» WHAT YOU WILL DO
Repeat the whole listing word for word, skipping pictures.

» INPUT DATA
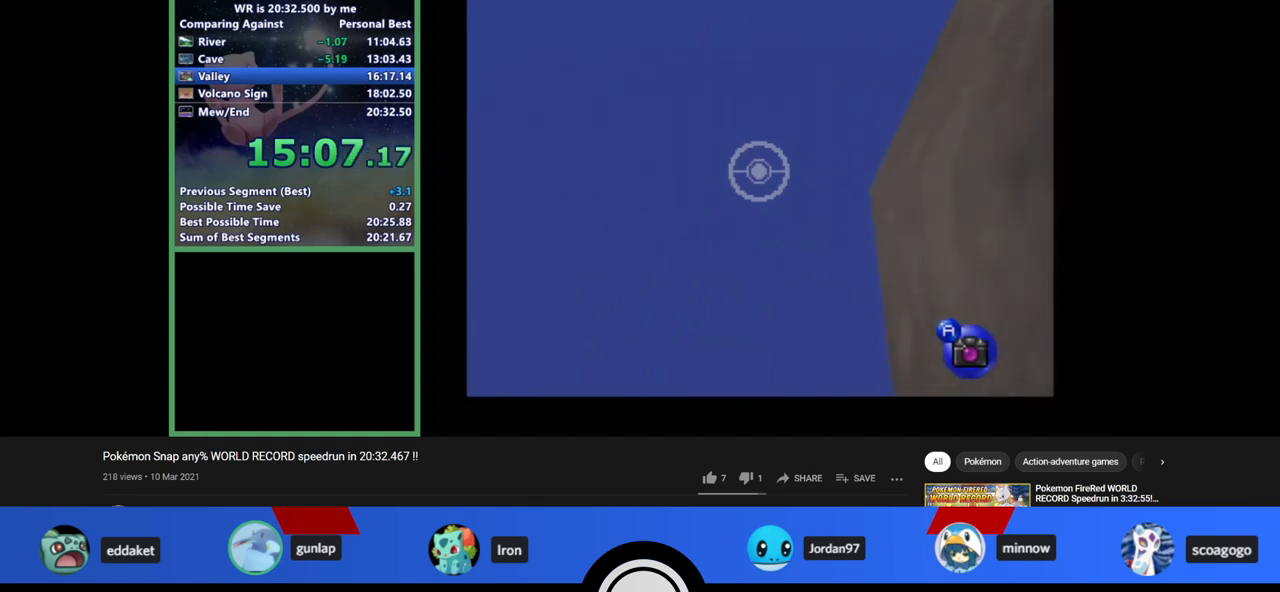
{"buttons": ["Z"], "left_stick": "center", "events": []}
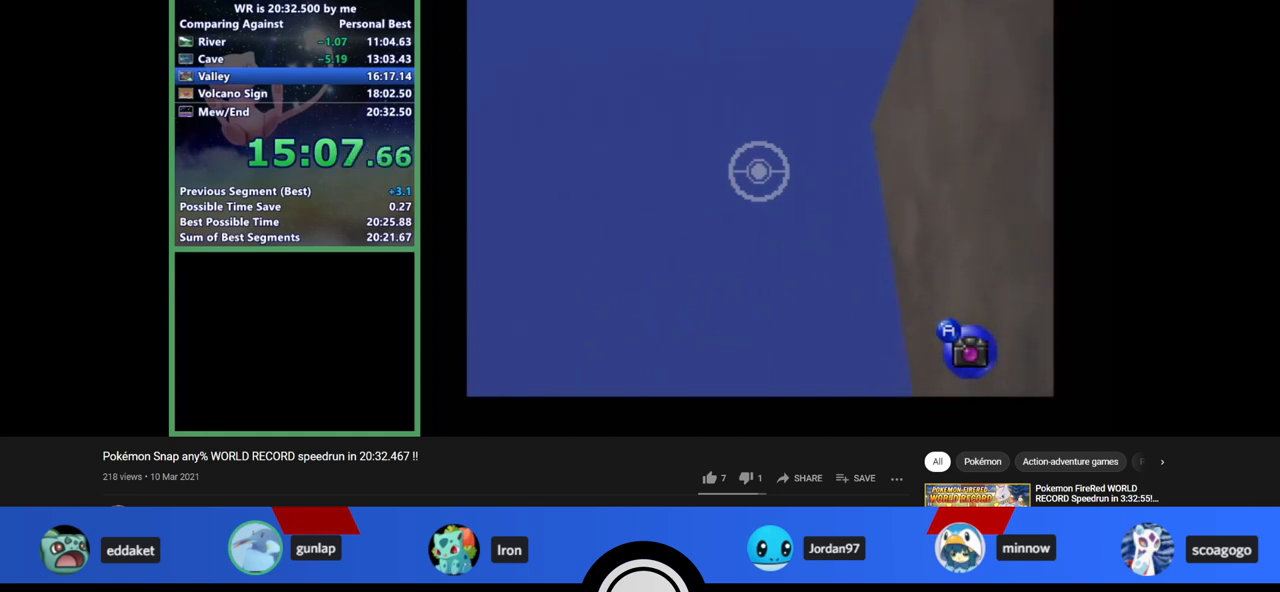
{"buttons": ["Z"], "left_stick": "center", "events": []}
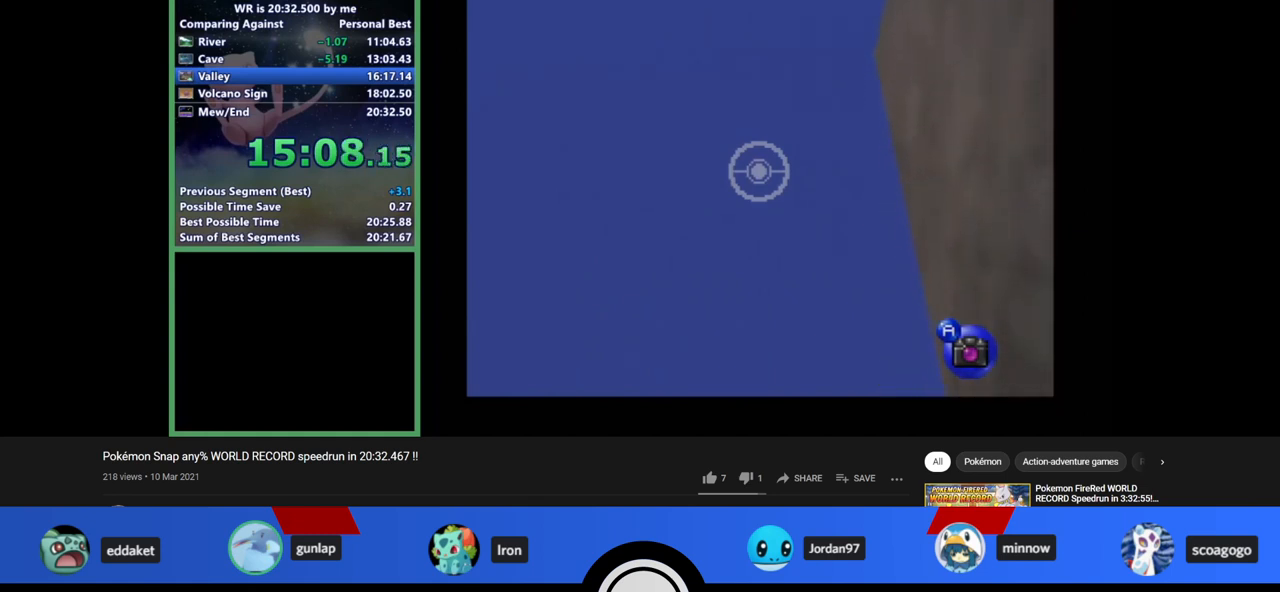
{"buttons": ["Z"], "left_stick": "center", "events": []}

» WRITTEN RESPONSE
{"buttons": ["Z"], "left_stick": "center", "events": []}
{"buttons": ["Z"], "left_stick": "center", "events": []}
{"buttons": ["Z"], "left_stick": "center", "events": []}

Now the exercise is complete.